"Well, it is this theatre game." Dick plunged in boldly once the subject had been started. "You don't like it, you know, and you aren't a bit suited to it. Sometimes when I see you dance and hear the people clapping you I could go out and say things—really nasty things."
"You don't like it?" she said. "I have tried to do other things too," she went on quickly, "but you know I am not awfully much good at anything. When I first started in London, it is two years ago now, I used to boast about having put my hand to the plough. I used to say I wouldn't turn back from my own particular furrow, however dull and ugly it was.
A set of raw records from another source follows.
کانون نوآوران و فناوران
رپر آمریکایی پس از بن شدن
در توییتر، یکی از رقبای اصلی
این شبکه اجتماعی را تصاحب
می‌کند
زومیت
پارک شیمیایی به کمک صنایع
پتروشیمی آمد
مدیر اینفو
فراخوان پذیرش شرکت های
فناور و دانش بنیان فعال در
But I haven't been very much use at it, I have failed over and over again."
"There are failures and failures," he answered. "There was a book I read once, I don't remember its name or much about it, but there was a sentence in it that stuck in my mind: 'Real courage, means courage to stand up against the shocks of life—sorrow and pain and separation, and still have the force left to make of the remainder something fine and gay and brave.' I think you have still got that sort of courage left."
"No," whispered Joan. She looked away from him, for her eyes were miserably full of tears. "I haven't even got that left."
They had tea, the four of them, for strange to tell Fanny did deem it expedient to keep her promise, and it was after tea that Dick first mooted the idea of their coming out to tea with his people the next day.
Fanny was prompt in her acceptance. "Of course we'll come, won't we, honey," she said. "My new muslin will just come in for it."
"It won't be a party," Dick explained, his eyes were on Joan, "just the mother and my sister. Not very lively I am afraid, still it is a pretty place and I'll drive you both ways."
He came to the theatre again that night. Fanny pointed him out to Joan in a little aside as she stood beside her in the wings, but Joan had already seen him for herself. She could put no heart into her dancing that night, and she ran off the stage quickly when the music ceased, not waiting to take her applause.
"Feeling ill to-night?" Daddy Brown asked her. He eyed her at the same time somewhat sternly; he disapproved of signs of weakness in any of the company.
"I suppose I am tired," Joan answered. Only her own heart knew that it was because a certain couple of blue eyes had shown her that they wished she would not dance. "I am getting into a ridiculous state," she argued to herself; "why should it matter to me what he thinks? It must not, it must not."